Experts point to sure winners on the stock exchange

  • 2001-01-25
  • Kairi Kurm
TALLINN - According to the international financial services company Merrill Lynch, only six of the world's top 38 stock market indexes posted gains in 2000. And the Latvian and Estonian stock markets would have won second and third place on the list if they had been big enough to compete.

The index of the Riga Stock Exchange posted the largest rise in the Baltics last year, gaining 59 percent. The Tallinn Stock Exchange went up by 10 percent, while the National Stock Exchange of Vilnius dropped by 13 percent.

"Although external imbalances produced an economic slowdown and deterioration in 1998 and 1999, the widely feared scenario of recession failed to materialize," said Veikko Maripuu, head of research at the investment bank Suprema.

Estonia's growth was mainly driven by external improvement, while Latvia relies on the fastest growing domestic demand. Lithuania's general economic improvement was clearly accomplished by the services sector.

"Based on these forces," said Maripuu, "I have both short- and long-term confidence in Estonian and Latvian economic development, while Lithuania should be able to show persistent long-term progress."

According to Maripuu, the Estonian market with its fundamental and market liquidity terms offers the best opportunities for portfolio investors in the Baltic countries.

"The Latvian economic situation is at least stable and should lead to better representation on our list, although the market clearly fails to have the appropriate depth and liquidity to meet the above criteria.

"Lithuania is the toughest solution, as it is the only Baltic country not improving at the required speed," said Maripuu.

What to buy next

In 2001, analysts from Suprema and Uhispank Markets have great expectations for the shares of such companies as Hansapank, Eesti Telekom and Lietuvos Telekomas.

"There is only one bank left on the market, Hansapank, that is becoming less of an Estonian bank. It is becoming international and its expansion is what makes it the winner of the year," said Maripuu.

Sven Kunsing, head of research at Uhispank Markets, also recommends buying Hansapank shares. He believes that the expansion into Latvia and Lithuania should have a positive effect on the share price, while positive results from Lithuania will affect the price in the year 2002 or 2003.

"For less adventurous investors, Hansapank will be the best choice, although it might not repeat last year's 40 percent rise," said Kunsing.

As the economic growth is also affecting the construction sector, Maripuu sees good growth opportunities in Merko. Merko, in a similar way to Hansapank, is expanding into Latvia and Lithuania. The declining Lithuanian market should turn into a stable rise this year.

Maripuu said that Estonian and Lithuanian telecom companies have great prospects if the world gets over the tensions that lie in this sector and starts looking at the companies' fundamental values. If the mobile communications sector does not improve in 2001, the prospects of the telecom sector in general may fail to improve at all.

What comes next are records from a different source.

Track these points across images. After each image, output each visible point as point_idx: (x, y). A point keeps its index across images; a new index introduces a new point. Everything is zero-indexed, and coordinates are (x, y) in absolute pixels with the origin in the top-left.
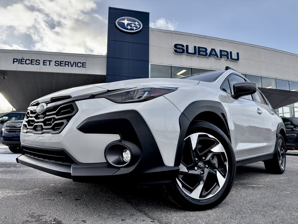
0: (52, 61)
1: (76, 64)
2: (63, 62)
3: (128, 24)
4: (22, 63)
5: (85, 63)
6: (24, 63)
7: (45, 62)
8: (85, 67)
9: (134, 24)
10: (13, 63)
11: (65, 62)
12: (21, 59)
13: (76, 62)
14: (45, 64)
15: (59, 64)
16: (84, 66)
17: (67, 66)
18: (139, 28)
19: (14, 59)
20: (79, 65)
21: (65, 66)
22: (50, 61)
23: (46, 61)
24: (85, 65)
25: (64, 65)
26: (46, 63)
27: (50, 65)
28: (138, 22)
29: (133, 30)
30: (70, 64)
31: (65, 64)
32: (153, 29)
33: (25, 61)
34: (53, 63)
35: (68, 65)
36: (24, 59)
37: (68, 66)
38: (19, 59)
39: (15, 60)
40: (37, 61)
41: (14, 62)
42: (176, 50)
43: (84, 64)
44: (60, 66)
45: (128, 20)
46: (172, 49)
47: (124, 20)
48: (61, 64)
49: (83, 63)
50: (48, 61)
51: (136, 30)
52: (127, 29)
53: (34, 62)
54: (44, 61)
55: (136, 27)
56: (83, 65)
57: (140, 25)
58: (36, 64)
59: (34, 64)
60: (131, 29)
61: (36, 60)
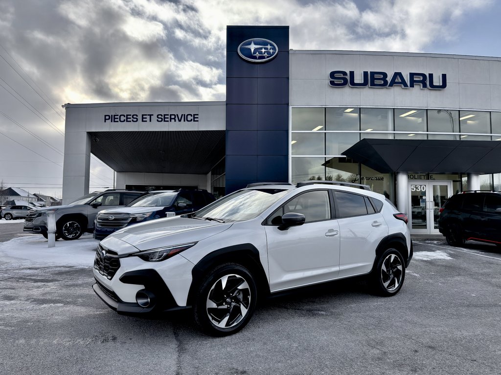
0: (153, 115)
1: (185, 118)
2: (168, 115)
3: (256, 50)
4: (116, 120)
5: (198, 115)
6: (118, 120)
7: (144, 117)
8: (198, 121)
9: (265, 48)
10: (105, 122)
11: (171, 115)
12: (114, 116)
13: (184, 115)
14: (144, 120)
15: (163, 118)
16: (196, 119)
17: (173, 120)
18: (274, 53)
19: (105, 116)
20: (190, 118)
21: (171, 121)
22: (150, 115)
23: (146, 115)
24: (197, 118)
25: (169, 120)
26: (146, 118)
27: (150, 121)
28: (271, 45)
30: (177, 118)
31: (171, 119)
32: (296, 52)
33: (118, 117)
34: (154, 118)
35: (174, 119)
36: (118, 115)
37: (175, 121)
38: (112, 115)
39: (107, 117)
40: (135, 117)
41: (105, 119)
42: (334, 81)
43: (196, 116)
44: (165, 121)
45: (255, 44)
46: (327, 81)
47: (250, 44)
48: (165, 118)
49: (194, 115)
50: (148, 115)
51: (268, 57)
52: (255, 58)
53: (130, 118)
54: (143, 115)
55: (268, 53)
56: (195, 118)
57: (274, 49)
58: (133, 121)
59: (130, 121)
60: (260, 58)
61: (133, 115)
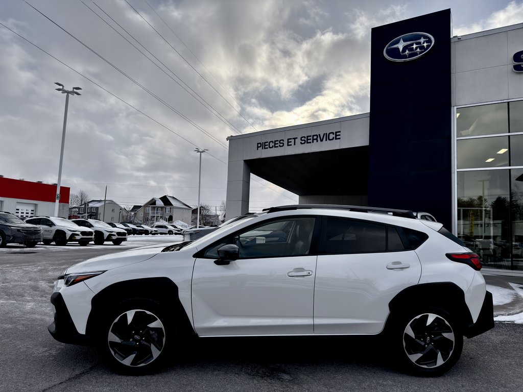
0: (297, 138)
1: (327, 137)
2: (311, 136)
3: (405, 48)
4: (266, 147)
5: (340, 132)
6: (268, 147)
7: (289, 141)
8: (339, 138)
9: (417, 44)
10: (258, 149)
11: (313, 136)
12: (265, 143)
13: (326, 134)
14: (289, 144)
15: (306, 140)
16: (338, 137)
17: (315, 141)
18: (428, 47)
19: (258, 144)
20: (331, 136)
21: (313, 142)
22: (295, 139)
23: (291, 139)
24: (339, 135)
25: (311, 141)
26: (291, 142)
27: (295, 144)
28: (425, 37)
29: (416, 54)
30: (319, 139)
31: (313, 139)
32: (459, 39)
33: (268, 144)
34: (298, 141)
35: (317, 139)
36: (268, 142)
37: (317, 141)
38: (263, 143)
39: (259, 145)
40: (281, 142)
41: (258, 147)
43: (338, 134)
44: (307, 143)
45: (405, 41)
47: (398, 42)
48: (308, 139)
49: (336, 132)
50: (293, 139)
51: (420, 53)
52: (405, 57)
53: (278, 144)
54: (288, 139)
55: (422, 48)
56: (337, 135)
57: (429, 41)
58: (280, 146)
59: (277, 147)
60: (411, 56)
61: (280, 141)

Eesti Telekom should achieve additional value through its rapidly growing Internet usage and value-added services as well as the acquisition of data and media-related businesses. However, prospects for the short-term share price performance are somewhat affected by competitors' prices on fixed-line services starting from 2001.

Kunsing also considers the Estonian and Lithuanian telecom companies a good choice for the coming year. He said that Eesti Telekom is more attractive because the Estonian market is more active and unlike Lietuvos Telekomas it is dealing with a fast growing mobile network besides the fixed lines.

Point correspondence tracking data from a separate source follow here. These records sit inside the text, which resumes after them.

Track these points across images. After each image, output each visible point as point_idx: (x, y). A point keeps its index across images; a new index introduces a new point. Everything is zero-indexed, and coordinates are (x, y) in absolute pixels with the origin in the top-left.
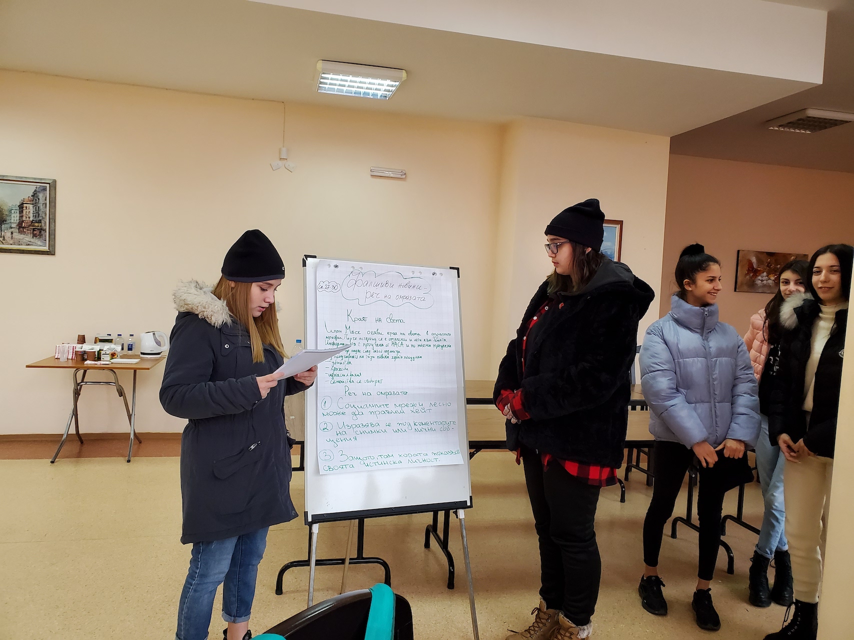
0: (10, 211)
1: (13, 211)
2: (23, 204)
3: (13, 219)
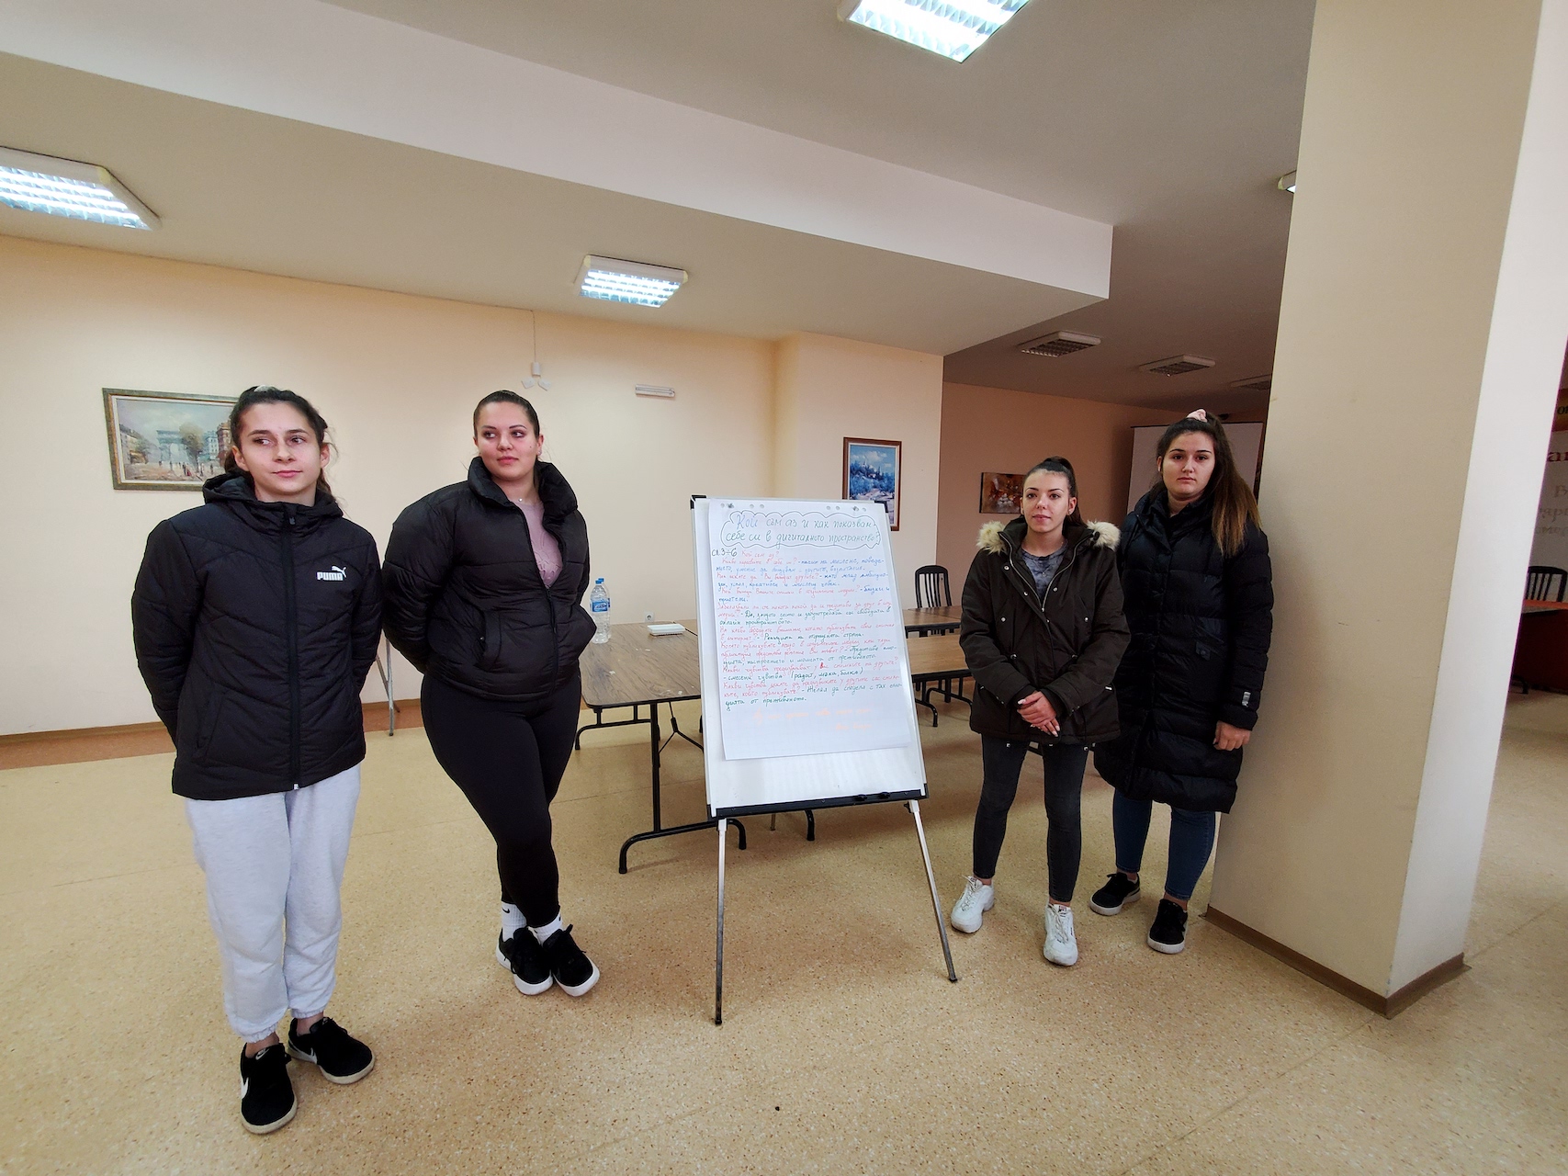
0: (207, 439)
1: (210, 439)
2: (222, 430)
3: (211, 449)
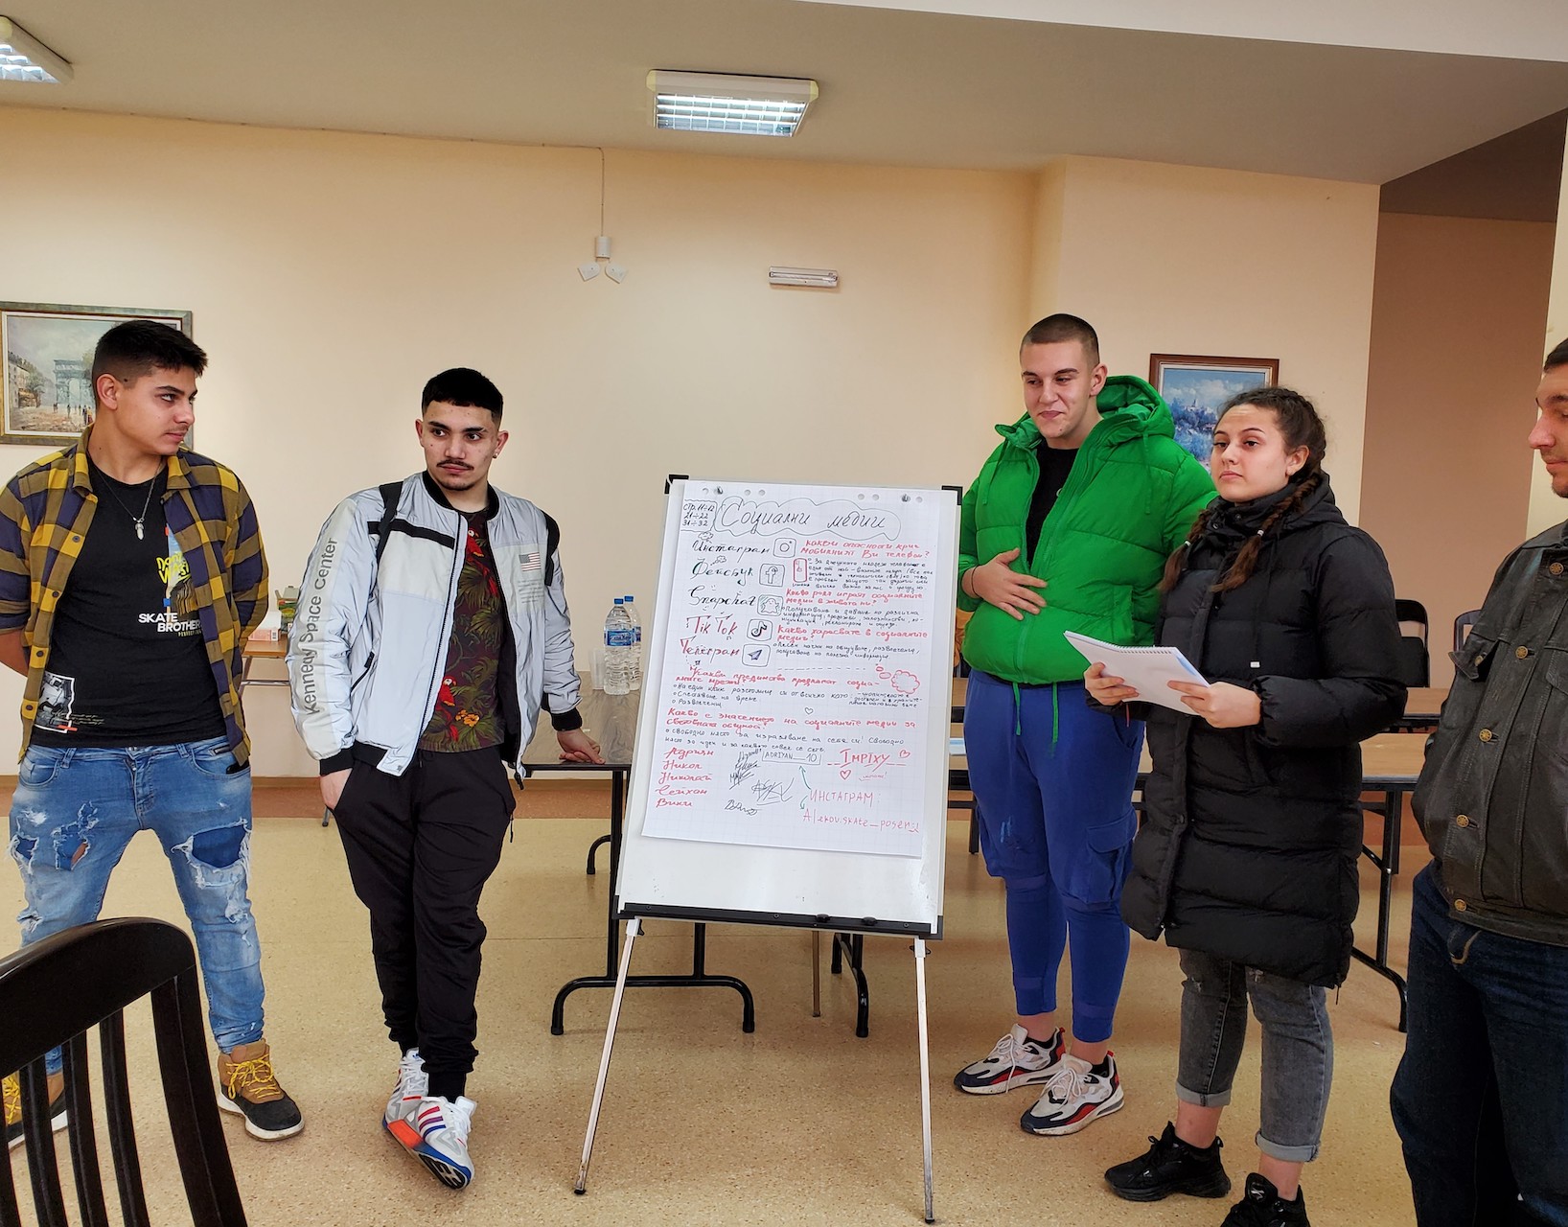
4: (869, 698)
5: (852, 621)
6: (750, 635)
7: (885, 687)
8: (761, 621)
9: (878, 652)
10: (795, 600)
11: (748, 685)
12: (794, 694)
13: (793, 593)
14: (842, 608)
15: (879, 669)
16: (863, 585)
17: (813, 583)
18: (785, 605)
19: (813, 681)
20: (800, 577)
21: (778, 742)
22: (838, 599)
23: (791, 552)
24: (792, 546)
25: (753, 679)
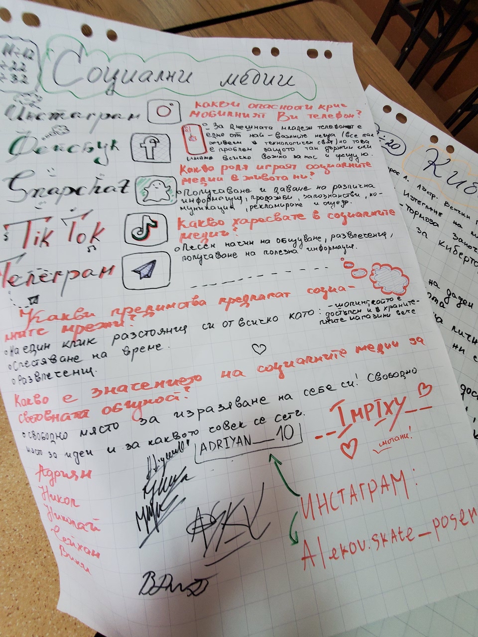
4: (347, 309)
5: (288, 201)
6: (130, 239)
7: (364, 291)
8: (145, 215)
9: (337, 242)
10: (195, 180)
11: (141, 323)
12: (227, 324)
13: (190, 170)
14: (269, 187)
15: (348, 265)
16: (290, 154)
17: (217, 155)
18: (181, 188)
19: (254, 297)
20: (196, 147)
21: (218, 418)
22: (259, 173)
23: (174, 116)
24: (175, 109)
25: (150, 312)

Eesti Telekom fell from its all- time high of 156 kroons ($9.4), that it gained in March 2000, by 45 percent, while Lietuvos Telekomas lost about a third of its value after its Initial Public Offering, which took place in June.

Maripuu recommends investing in such companies as the safety belt manufacturer Norma and the leading wood processing company Viisnurk.

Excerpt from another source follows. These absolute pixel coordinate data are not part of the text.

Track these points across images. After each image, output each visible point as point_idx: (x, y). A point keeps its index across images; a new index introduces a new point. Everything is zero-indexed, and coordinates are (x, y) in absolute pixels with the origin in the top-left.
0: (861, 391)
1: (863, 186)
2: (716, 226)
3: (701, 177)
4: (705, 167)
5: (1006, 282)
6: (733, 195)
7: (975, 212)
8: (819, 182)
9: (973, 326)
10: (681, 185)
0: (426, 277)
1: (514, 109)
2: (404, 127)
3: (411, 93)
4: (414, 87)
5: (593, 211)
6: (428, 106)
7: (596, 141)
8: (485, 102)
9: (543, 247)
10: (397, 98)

Besides Hansapank and the telecom companies, Kunsing has great expectations for such Tallinn Stock Exchange main list companies as Norma, Merko and Kaubamaja, because they are the potential candidates for new acquisition offers.

Last year's winners and losers

Both Maripuu from Suprema and Kunsing from Uhispank agree that all three Baltic banks (Eesti Uhispank, Unibanka and Vilniaus Bankas), all of which have been taken over by Skandinaviska Enskilda Banken, were the winners of last year.

Kunsing said that although they were not the biggest winners in terms of share price growth, they described the opportunities hidden in the Baltic countries that local investors could not see. At the same time, Uhispank's financial results were not as high as expected last year.

According to Kunsing, analysts also underestimated the value of Reval Hotel Group, which received a 74 kroon takeover bid, although Uhispank's analysts suggested 50 kroons as a target price. Thanks to the acquisition the price increased by 114.5 percent last year.

The other big winners from last year were Tallinna Kaubamaja (+72 percent), Viisnurk (+129 percent), Merko (+120 percent) and Baltika (+116 percent), said Kunsing. Although Hansapank increased just 40 percent, it was a Ôsuper' good result with regard to its size. Hansapank was the most traded share on the Tallinn Stock Exchange, with its 2.1 billion kroon turnover. In Maripuu's opinion, the Tallinn Stock Exchange itself was the biggest loser in 2000. He said that the function of a market that lost seven companies last year is questionable. He called for clarification in the market before new stocks get on the list.

"At the same time it is unclear where the future of the Estonian market might be. Is it Tallinn, Helsinki, Stockholm or the virtual space?" asked Maripuu.